Pour une poignée d’herbe : Allemagne année zéro
Roland Suso Richter est un réalisateur de 40 ans, respecté en Allemagne, mais encore inconnu il y a peu de ce côté de l’Atlantique. Il ne l’est plus depuis qu’il a gagné le Prix du public au dernier FFM, avec son film Le Tunnel, encore à l’affiche. Fait peu commun pour un cinéaste, son long métrage précédent: Pour une poignée d’herbe, sort maintenant en salle.
Juliette Ruer
Roland Suso Richter est un réalisateur de 40 ans, respecté en Allemagne, mais encore inconnu il y a peu de ce côté de l’Atlantique. Il ne l’est plus depuis qu’il a gagné le Prix du public au dernier FFM, avec son film Le Tunnel, encore à l’affiche. Fait peu commun pour un cinéaste, son long métrage précédent: Pour une poignée d’herbe, sort maintenant en salle. Avec deux films diffusés en même temps à Montréal, on peut facilement vérifier que le type a du talent et qu’il sait raconter une histoire. Que ce soit sous le mur de Berlin ou dans les montagnes turques, on reste accroché à la destinée de ses personnages. Jusqu’à la fin, on veut savoir. Et quelle vie que celle de Kendall (Arman Inci), 10 ans, petit Kurde au doux visage… En raison de la pauvreté qui sévit dans son village, son père le confie à son oncle (Ercan Durmaz) qui vit en Allemagne. L’oncle est dealer, et le petit devient rapidement une main-d’oeuvre pratique, car trop jeune pour être arrêté par la police. Kendall connaît alors le centre d’hébergement, le monde de la rue, les coups et les menaces. Il trouve protection et amitié auprès de Hellkamp (Oliver Korittke), un ex-flic devenu chauffeur de taxi. Un étranger pour le protéger contre les siens.

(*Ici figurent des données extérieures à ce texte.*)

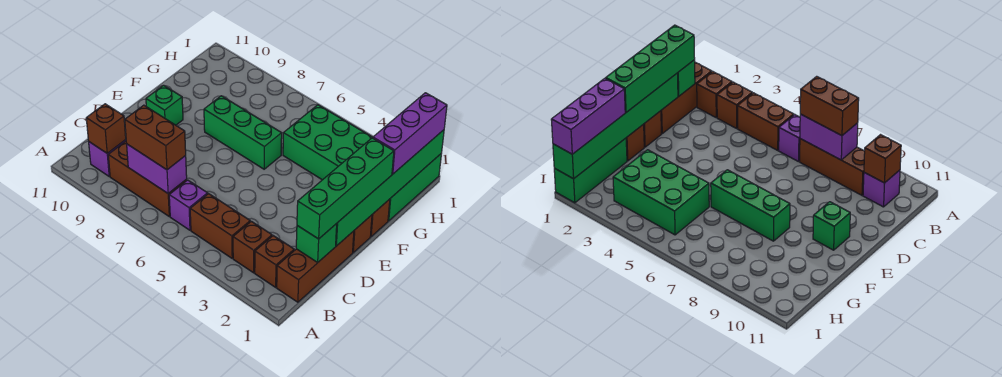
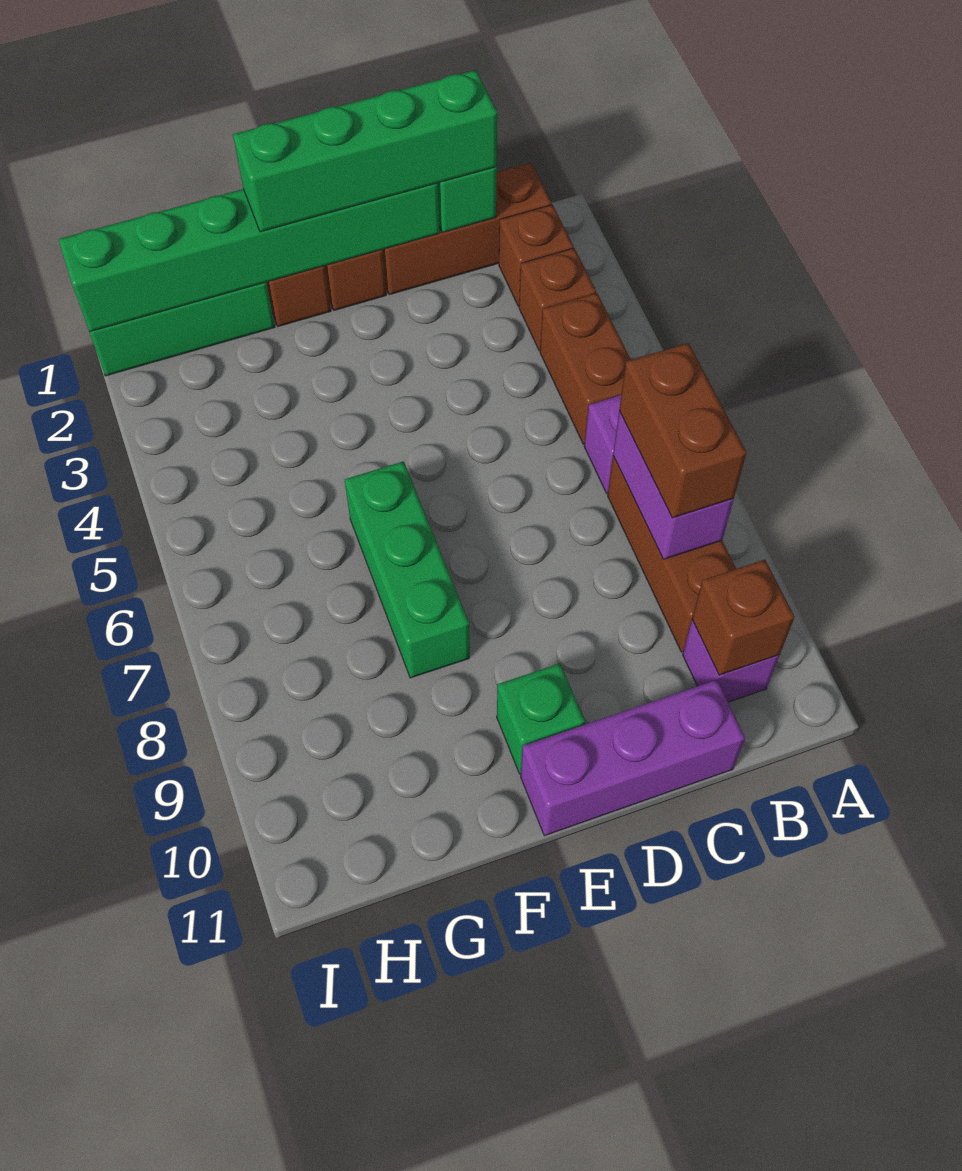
purple 1x3 brick [373,93,447,174] -> purple 1x3 brick moved to [521,680,745,836]
green 2x3 brick [283,105,373,180] -> none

Le film de Suso Richter est simple, mais ce n’est pas une copie conforme de tous les Central do Brazil du cinéma: une histoire d’amitié, un adulte solitaire, un enfant paumé. Le visage du petit qui cherche celui du grand, et patati et patata. C’est finement mis en scène, mais sombrement actuel. Si l’amitié entre Kendall et Hellkamp n’embarque pas tout de suite, c’est que Suso Richter a bien illustré le pire gouffre de l’humanité: l’indifférence polie mais ferme du Blanc occidental contre la naïveté, mais curieuse et encore fière du pauvre. D’ailleurs, l’inertie des deux personnages au moment de leur rencontre est significative: le fossé est si grand entre leurs deux mondes qu’ils ne savent carrément pas quoi faire l’un de l’autre.
Pour une poignée d’herbe est un polar intime, une reconstitution cousue pour tirer les larmes, et dans ce sens particulièrement bien joué; mais c’est aussi une fable totalement crédible sur l’absurdité actuelle. Et Suso Richter appuie les contrastes, les différences, et les incongruités: un enfant heureux dans ses montagnes se retrouve seul dans une ville étrangère; l’Allemagne idéalisée est une image du passé (un coucou), l’Allemagne d’aujourd’hui qui corrompt tous ceux qui l’abordent pourrait être cette fleur pourrie que transporte le gamin; en pays étranger, l’enfant craint plus les siens que les Allemands; et revanche terrible: le seul pouvoir du pauvre sur le riche, c’est de le tuer à petit feu en lui piquant son fric. La logique est claire et absurde.